As a child the rhyme, Eeny, meeny, miny, moe, Catch a–the object of which my mother changed to tiger. I don’t know when. But I said the original. I didn’t know what I was saying, but I SAID THAT while playing a game! Now it horrifies me.
It was part of the culture, inbred in daily living. Life without thought. Ignorance. Did I ever stop to ask myself why I said these things? No. Did my white body prevent me from digging through decades of pre-judgment–from seeing clearly that some of my choices smacked of fear? Yes. And then finally I asked myself why?
Because it was ingrained from my ancestors, forebears or the populace that came before me. They handed me a well-crafted picture–just handed it over and said:”Here, believe this, because this is how it is for you and how it will always be.” Were they good and loving people? Mostly, yes. Were they the product of the times, the whispered words, the judgments. Yes, definitely. And Christians also.
Separation. Fear. Build a wall–like don’t drive there after dark; don’t shop there. Don’t take the bus.
My husband took the bus to college through those neighborhoods. NEVER had an incident.
Thank God for NOW because my grandchildren would ask WHY NOT TAKE THE BUS? And since reading BETWEEN THE WORLD AND ME, these phrases, these tossed off and accepted ideas that are so much a part of the nomenclature stand out in my mind like darts of poison–because I am part of this. So what can I do when my policeman relative tosses it off so casually? Try to understand and yet know I cannot change him; arguments take me nowhere. But my black brother-in-law from South Africa, he gets it. He and my sister-in-law have experience DWB–driving while black.

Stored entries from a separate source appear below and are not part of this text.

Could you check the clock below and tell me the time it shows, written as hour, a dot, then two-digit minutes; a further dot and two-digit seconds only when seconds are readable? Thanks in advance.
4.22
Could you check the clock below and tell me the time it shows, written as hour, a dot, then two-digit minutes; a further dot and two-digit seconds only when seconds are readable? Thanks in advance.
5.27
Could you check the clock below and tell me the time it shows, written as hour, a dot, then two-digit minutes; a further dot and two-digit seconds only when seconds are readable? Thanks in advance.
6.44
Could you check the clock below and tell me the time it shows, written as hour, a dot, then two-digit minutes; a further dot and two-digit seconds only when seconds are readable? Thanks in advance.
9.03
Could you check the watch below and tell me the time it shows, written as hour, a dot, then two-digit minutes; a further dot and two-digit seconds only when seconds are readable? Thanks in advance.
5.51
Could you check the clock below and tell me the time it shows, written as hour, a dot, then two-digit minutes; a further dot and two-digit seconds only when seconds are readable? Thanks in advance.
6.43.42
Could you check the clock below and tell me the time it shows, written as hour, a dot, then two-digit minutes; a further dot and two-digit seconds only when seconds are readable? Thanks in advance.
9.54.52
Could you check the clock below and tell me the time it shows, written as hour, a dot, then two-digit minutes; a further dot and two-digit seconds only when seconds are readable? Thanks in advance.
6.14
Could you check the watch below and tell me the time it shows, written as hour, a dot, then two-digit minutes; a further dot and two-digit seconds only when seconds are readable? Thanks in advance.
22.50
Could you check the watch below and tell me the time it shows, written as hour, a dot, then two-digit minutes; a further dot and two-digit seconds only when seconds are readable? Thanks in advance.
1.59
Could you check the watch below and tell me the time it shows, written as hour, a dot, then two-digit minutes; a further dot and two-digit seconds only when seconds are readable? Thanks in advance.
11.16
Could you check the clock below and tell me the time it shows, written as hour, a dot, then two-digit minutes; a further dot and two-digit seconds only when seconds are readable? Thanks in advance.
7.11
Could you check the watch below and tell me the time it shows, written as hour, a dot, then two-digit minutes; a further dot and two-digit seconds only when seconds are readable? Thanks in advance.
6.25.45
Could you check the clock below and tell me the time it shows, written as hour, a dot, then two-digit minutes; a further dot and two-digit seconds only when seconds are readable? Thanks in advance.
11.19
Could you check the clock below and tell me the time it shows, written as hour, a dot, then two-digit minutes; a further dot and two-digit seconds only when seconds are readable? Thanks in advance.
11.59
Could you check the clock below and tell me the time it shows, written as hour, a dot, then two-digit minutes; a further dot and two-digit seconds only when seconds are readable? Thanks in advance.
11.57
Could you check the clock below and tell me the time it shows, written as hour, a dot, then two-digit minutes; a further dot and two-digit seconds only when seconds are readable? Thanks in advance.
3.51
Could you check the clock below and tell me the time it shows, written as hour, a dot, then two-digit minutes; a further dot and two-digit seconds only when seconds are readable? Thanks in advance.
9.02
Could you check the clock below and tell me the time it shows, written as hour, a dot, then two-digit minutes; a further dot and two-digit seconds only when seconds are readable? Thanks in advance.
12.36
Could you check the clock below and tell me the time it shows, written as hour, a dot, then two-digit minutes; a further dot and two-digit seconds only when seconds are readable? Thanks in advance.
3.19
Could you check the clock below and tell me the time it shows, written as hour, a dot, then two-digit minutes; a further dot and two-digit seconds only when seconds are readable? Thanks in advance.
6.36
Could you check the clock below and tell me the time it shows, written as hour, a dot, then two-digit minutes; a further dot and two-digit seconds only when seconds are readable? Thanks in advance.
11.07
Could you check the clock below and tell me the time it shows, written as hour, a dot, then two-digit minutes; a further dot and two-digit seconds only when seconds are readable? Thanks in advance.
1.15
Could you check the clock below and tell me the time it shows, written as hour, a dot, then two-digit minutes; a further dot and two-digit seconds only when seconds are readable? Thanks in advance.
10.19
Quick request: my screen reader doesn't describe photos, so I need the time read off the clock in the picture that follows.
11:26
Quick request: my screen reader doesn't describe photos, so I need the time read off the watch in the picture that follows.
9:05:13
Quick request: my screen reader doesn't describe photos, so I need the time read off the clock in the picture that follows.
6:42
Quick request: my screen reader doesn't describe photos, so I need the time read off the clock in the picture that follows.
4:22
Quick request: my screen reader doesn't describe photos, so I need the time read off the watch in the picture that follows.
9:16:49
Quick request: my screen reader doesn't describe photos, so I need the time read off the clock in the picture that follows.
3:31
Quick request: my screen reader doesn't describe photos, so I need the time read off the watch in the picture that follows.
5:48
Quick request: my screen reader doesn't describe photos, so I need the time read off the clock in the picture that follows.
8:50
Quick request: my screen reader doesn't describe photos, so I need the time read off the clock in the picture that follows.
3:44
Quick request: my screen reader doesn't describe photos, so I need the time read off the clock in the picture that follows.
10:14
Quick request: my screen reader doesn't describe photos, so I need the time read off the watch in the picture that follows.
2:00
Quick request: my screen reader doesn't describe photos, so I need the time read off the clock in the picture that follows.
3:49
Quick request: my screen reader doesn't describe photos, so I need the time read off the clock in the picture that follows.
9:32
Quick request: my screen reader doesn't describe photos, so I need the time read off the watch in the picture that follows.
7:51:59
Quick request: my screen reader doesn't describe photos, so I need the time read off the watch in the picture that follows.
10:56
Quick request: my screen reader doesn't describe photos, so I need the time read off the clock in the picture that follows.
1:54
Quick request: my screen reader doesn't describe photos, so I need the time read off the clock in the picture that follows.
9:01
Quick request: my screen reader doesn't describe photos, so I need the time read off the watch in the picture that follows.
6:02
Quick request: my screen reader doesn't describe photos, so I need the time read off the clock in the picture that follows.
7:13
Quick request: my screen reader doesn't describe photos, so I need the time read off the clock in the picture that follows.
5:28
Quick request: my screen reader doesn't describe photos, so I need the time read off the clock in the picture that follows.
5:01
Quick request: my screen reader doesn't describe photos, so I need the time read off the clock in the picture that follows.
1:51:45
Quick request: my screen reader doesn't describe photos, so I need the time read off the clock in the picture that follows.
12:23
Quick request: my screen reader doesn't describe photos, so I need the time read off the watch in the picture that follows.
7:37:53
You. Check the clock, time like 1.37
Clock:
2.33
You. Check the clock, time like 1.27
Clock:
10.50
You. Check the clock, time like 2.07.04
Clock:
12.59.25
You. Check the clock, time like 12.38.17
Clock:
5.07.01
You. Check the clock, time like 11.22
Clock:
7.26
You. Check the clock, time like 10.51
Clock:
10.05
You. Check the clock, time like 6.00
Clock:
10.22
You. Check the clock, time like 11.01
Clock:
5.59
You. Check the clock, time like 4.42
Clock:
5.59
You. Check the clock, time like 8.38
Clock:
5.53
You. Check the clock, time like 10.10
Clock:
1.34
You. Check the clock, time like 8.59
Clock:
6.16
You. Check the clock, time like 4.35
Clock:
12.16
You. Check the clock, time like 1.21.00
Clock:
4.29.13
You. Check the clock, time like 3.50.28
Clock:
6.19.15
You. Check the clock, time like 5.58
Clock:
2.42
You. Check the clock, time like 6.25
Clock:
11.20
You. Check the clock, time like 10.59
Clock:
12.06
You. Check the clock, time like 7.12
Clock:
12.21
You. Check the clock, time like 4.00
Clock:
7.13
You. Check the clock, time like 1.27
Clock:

I taught in a school with a diverse population (one of the best things that ever happened to me). But even so, I brought with me some pre-conceived ideas. My friend Linda M. helped wake me up. Told me, WE NEED TO SHARE THE LAND. Yes.
And not just share a dying neighborhood or a crumbling public housing building. See how they trash everything? I cringe even typing those words, but this is what we hear, this is in the language. We need to wake up and challenge it, never make general assumptions. Or at least try to discern WHY some things happen as they do.
My older daughter’s master’s thesis in Urban Planning was on the rationale behind the housing projects in Chicago–many of which have been torn down, thank God, some of which remain. I read portions of her reference books and they pointed to a major fact: a human being needs to have a say, to identify with a dwelling, a doorway, a garden. That builds pride, leads to care. Pushed in one direction without agency in choice blocks attachment. Ever read RAISIN IN THE SUN? Ever think about living in a building 20 stories high with no sunlight in the stairwell, one or two windows lighting your abode and no ability to step outside on a deck or a patio to feel the sun on your face? Sounds a bit like a prison. It was.
We whites think we have struggled for safety. Here is Coates: To survive the neighborhoods and shield my body, I learned another language consisting of a basic complement of head nods and handshakes. I memorized a list of prohibited blocks. I learned the smell and feel of fighting weather…I recall learning these laws clearer than I recall learning my colors and shapes, because these laws were essential to the security of my body.
Coates emphasizes his fear that someone will destroy his body because he is black–and for no other reason. Thus he references the firm and physical discipline of his parents.The LESSON that all black mothers and fathers teach their children: avoid the police when walking the streets. Be careful. Watch yourself. Your life depends on it.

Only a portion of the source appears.